As one of the gods of the Theban Triad, Khonsu was part of numerous annual temple processions. One of the largest processions was during the Festival of the New Year, which was held at the Temple of Luxor, where the statue of Khonsu would be carried on his holy barque down an avenue lined with smaller Khonsu statues.
During this procession in the time of Ramses, the sacred barque would be walked from the Temple of Khonsu to the Luxor temple, where Khonsu would be proclaimed the Greatest God of the Greatest Gods.
Khonsu, God of the Moon and Divine Protector of the Pharaoh
In ancient Egyptian mythology, Khonsu was worshiped as the god of the moon, the passage of time, and as a creator of life. Honored as part of a family triad, Khonsu was considered the divine son of Amun and Mut.
- Khonsu was considered the god of the moon and the lunar cycle, thus credited with influencing the fertility of animals and the land, protection against spirits and demons who bear ill will during travel, and even creation of the cosmos
- Khonsu’s name is often translated as traveler, even though some historians believe his name meant royal placenta because Khonsu was believed to be the son of the gods Amun and Mut
- Due to his status as a state-sponsored god, Khonsu had many official titles and was also called “Embracer,” “Defender,” and “Protector”

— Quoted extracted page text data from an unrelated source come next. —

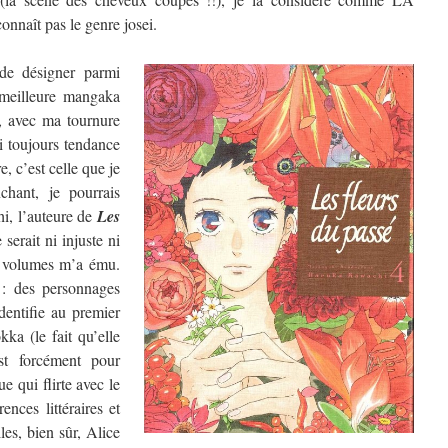
nnaît pas le genre josei.
de désigner parmi
a meilleure mangaka
, avec ma tournure
ai toujours tendance
, c’est celle que je
chant, je pourrais
hi, l’auteure de
Les
 serait ni injuste ni
re volumes m’a ému.
 : des personnages
dentifie au premier
ka (le fait qu’elle
t forcément pour
e qui flirte avec le
ences littéraires et
les, bien sûr, Alice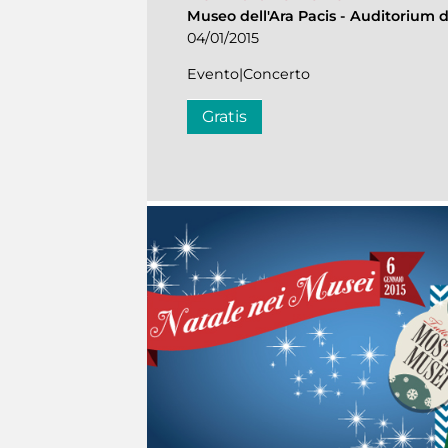
Museo dell'Ara Pacis
-
Auditorium de
04/01/2015
Evento|Concerto
Gratis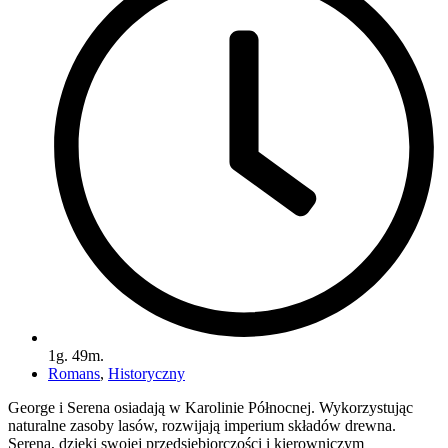
1g. 49m.
Romans
,
Historyczny
George i Serena osiadają w Karolinie Północnej. Wykorzystując
naturalne zasoby lasów, rozwijają imperium składów drewna.
Serena, dzięki swojej przedsiębiorczości i kierowniczym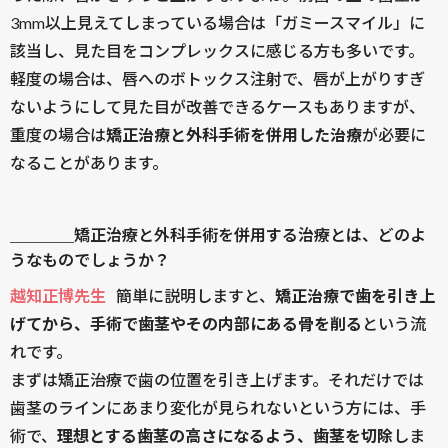
3mm以上見えてしまっている場合は「ガミースマイル」に
該当し、見た目をコンプレックスに感じる方も多いです。
軽度の場合は、唇へのボトックス注射で、唇が上がりすぎ
ないようにして見た目が改善できるケースもありますが、
重度の場合は
矯正治療と外科手術を併用した治療
が必要に
なることがあります。
＿＿＿＿矯正治療と外科手術を併用する治療とは、どのよ
うなものでしょうか？
越知正博先生
簡単に説明しますと、
矯正治療で歯を引き上
げてから、手術で歯茎やその内部にある骨を削る
という流
れです。
まずは矯正治療で歯の位置を引き上げます。それだけでは
歯茎のラインにあまり変化が見られないという方には、手
術で、
理想とする歯茎の高さになるよう、歯茎を切除
しま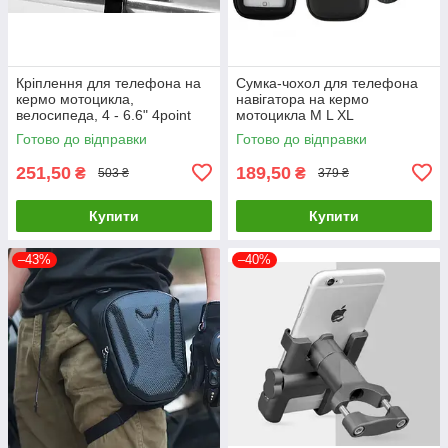
Кріплення для телефона на
Сумка-чохол для телефона
кермо мотоцикла,
навігатора на кермо
велосипеда, 4 - 6.6" 4point
мотоцикла M L XL
Готово до відправки
Готово до відправки
251,50
189,50
₴
₴
503 ₴
379 ₴
Купити
Купити
–43%
–40%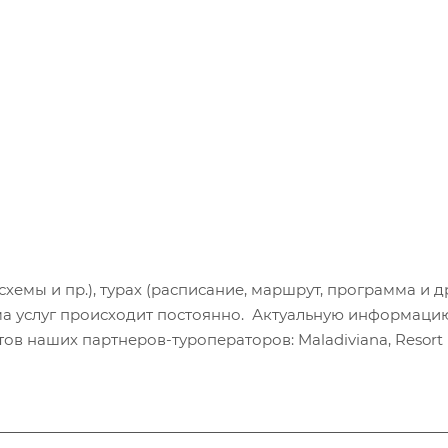
хемы и пр.), турах (расписание, маршрут, программа и др
а услуг происходит постоянно. Актуальную информаци
в наших партнеров-туроператоров: Maladiviana, Resort H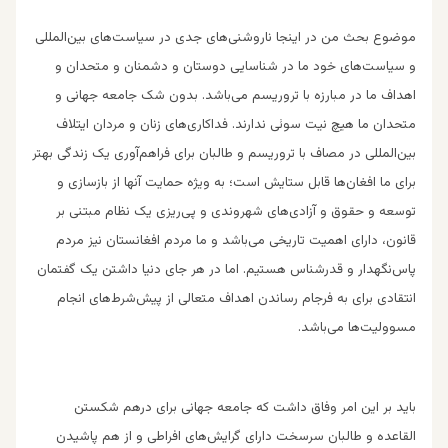
موضوع بحث من در اینجا ناروشنی‌های جدی در سیاست‌های بین‌المللی
و سیاست‌های خود ما در شناسایی دوستان و دشمنان و متحدان و
اهداف ما در مبارزه با تروریسم می‌باشد. بدون شک جامعه جهانی و
متحدان ما هیچ نیت سوئی ندارند. فداکاری‌های زنان و مردان ایتلاف
بین‌المللی در مصاف با تروریسم و طالبان برای فراهم‌آوری یک زندگی بهتر
برای ما افغان‌ها قابل ستایش است؛ به ویژه حمایت آنها از بازسازی و
توسعه و حقوق و آزادی‌های شهروندی و پی‌ریزی یک نظام مبتنی بر
قانون، دارای اهمیت تاریخی می‌باشد و ما مردم افغانستان نیز مردم
پاس‌نگهدار و قدرشناس هستیم. اما در هر جای دنیا داشتن یک گفتمان
انتقادی برای به فرجام رساندن اهداف متعالی از پیش‌شرط‌های انجام
مسوولیت‌ها می‌باشد.
باید بر این امر وفاق داشت که جامعه جهانی برای درهم شکستن
القاعده و طالبان سرسخت دارای گرایش‌های افراطی و از هم پاشیدن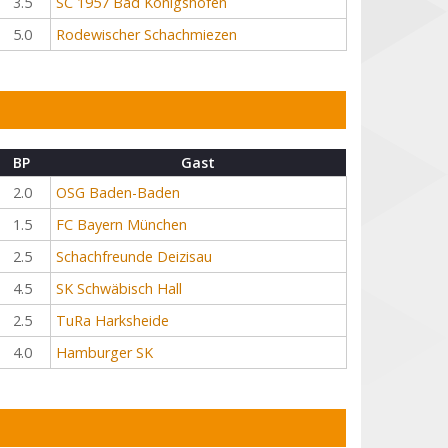
3.5
SC 1957 Bad Königshofen
5.0
Rodewischer Schachmiezen
BP
Gast
2.0
OSG Baden-Baden
1.5
FC Bayern München
2.5
Schachfreunde Deizisau
4.5
SK Schwäbisch Hall
2.5
TuRa Harksheide
4.0
Hamburger SK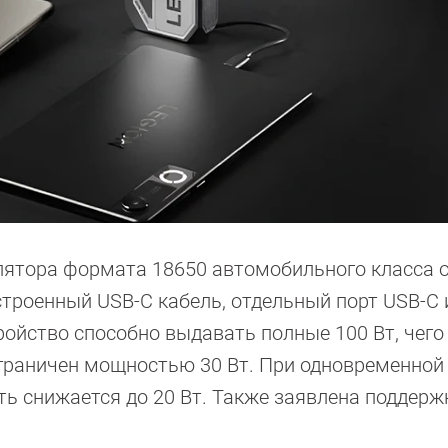
лятора формата 18650 автомобильного класса о
троенный USB-C кабель, отдельный порт USB-C 
ройство способно выдавать полные 100 Вт, чего
ограничен мощностью 30 Вт. При одновременной
 снижается до 20 Вт. Также заявлена поддержк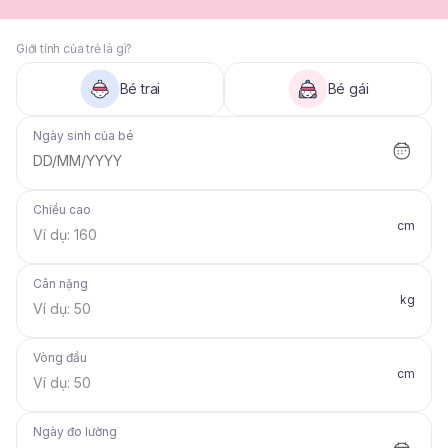
Giới tính của trẻ là gì?
Bé trai
Bé gái
Ngày sinh của bé
DD/MM/YYYY
Chiều cao
cm
Cân nặng
kg
Vòng đầu
cm
Ngày đo lường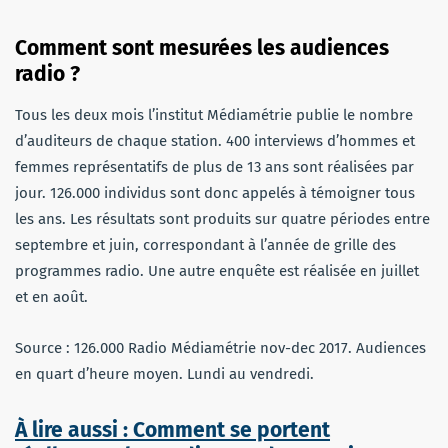
Comment sont mesurées les audiences
radio ?
Tous les deux mois l’institut Médiamétrie publie le nombre
d’auditeurs de chaque station. 400 interviews d’hommes et
femmes représentatifs de plus de 13 ans sont réalisées par
jour. 126.000 individus sont donc appelés à témoigner tous
les ans. Les résultats sont produits sur quatre périodes entre
septembre et juin, correspondant à l’année de grille des
programmes radio. Une autre enquête est réalisée en juillet
et en août.
Source : 126.000 Radio Médiamétrie nov-dec 2017. Audiences
en quart d’heure moyen. Lundi au vendredi.
À lire aussi : Comment se portent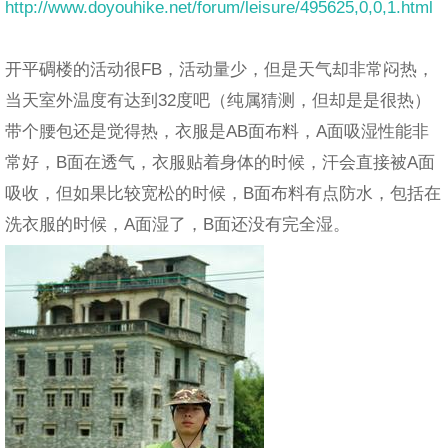
http://www.doyouhike.net/forum/leisure/495625,0,0,1.html
开平碉楼的活动很FB，活动量少，但是天气却非常闷热，
当天室外温度有达到32度吧（纯属猜测，但却是是很热）
带个腰包还是觉得热，衣服是AB面布料，A面吸湿性能非
常好，B面在透气，衣服贴着身体的时候，汗会直接被A面
吸收，但如果比较宽松的时候，B面布料有点防水，包括在
洗衣服的时候，A面湿了，B面还没有完全湿。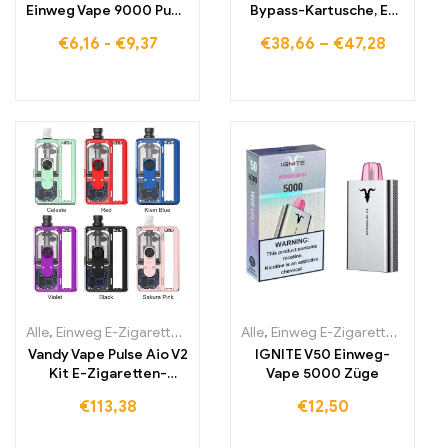
Einweg Vape 9000 Puffs
Bypass-Kartusche, E-
Eu lagerraum
Zigarette
€
6,16
-
€
9,37
€
38,66
–
€
47,28
Alle
,
Einweg E-Zigaretten
,
Einweg-E-Zigaretten Litauen
Alle
,
Einweg E-Zigaretten
,
Einweg-E
,
Einwe
Vandy Vape Pulse Aio V2
IGNITE V50 Einweg-
Kit E-Zigaretten-
Vape 5000 Züge
Cartomizer
€
113,38
€
12,50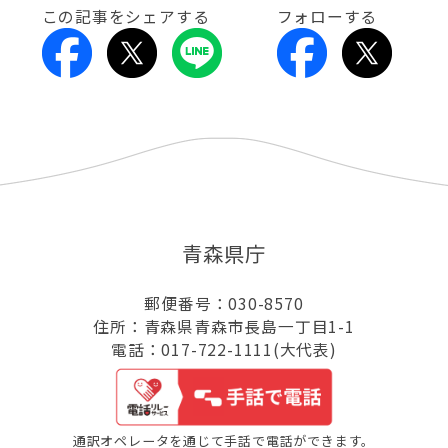
この記事をシェアする
フォローする
青森県庁
郵便番号：030-8570
住所：青森県青森市長島一丁目1-1
電話：017-722-1111(大代表)
通訳オペレータを通じて手話で電話ができます。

- In temple and tomb artwork, Khonsu was often depicted as a young male wrapped in a mummy’s bandages wearing a lunar disk crown made up of a full lunar disk within a crescent moon or a prince’s side braid
- Khonsu was also identified with the falcon and the baboon
- As the god of the moon, Khonsu symbolized both the light in the evening and the passage of time
- Khonsu was responsible for fertility cycles and growth and was worshipped as a god of love. He was also often credited with the creation of the cosmos and protection from dark spirits of the night
- During the Ptolemaic Dynasty, Khonsu became worshipped as a healer, with pharaohs and commoners taking aspects of Khonsu’s name as their own
- While worshipped as a benevolent deity through most of Egypt’s history, Khonsu’s earlier attributes named him as a bloodthirsty god who helped dead kings cannibalize weaker gods to assume their powers
- During Egypt’s mid to late kingdoms, Khonsu was worshipped as a state-sponsored deity with temples throughout Egypt
- Different temples were dedicated to Khonsu for different purposes, including lunar worship, fertility, and healing
The worship of Khonsu greatly evolved over ancient Egypt’s history. Originally a bloodthirsty cannibal god who preyed upon weaker deities, Khonsu came to be honored as a god of creation and healing, a protector of the pharaoh, and a healer of the people. Thus, he became more than a simple lunar deity.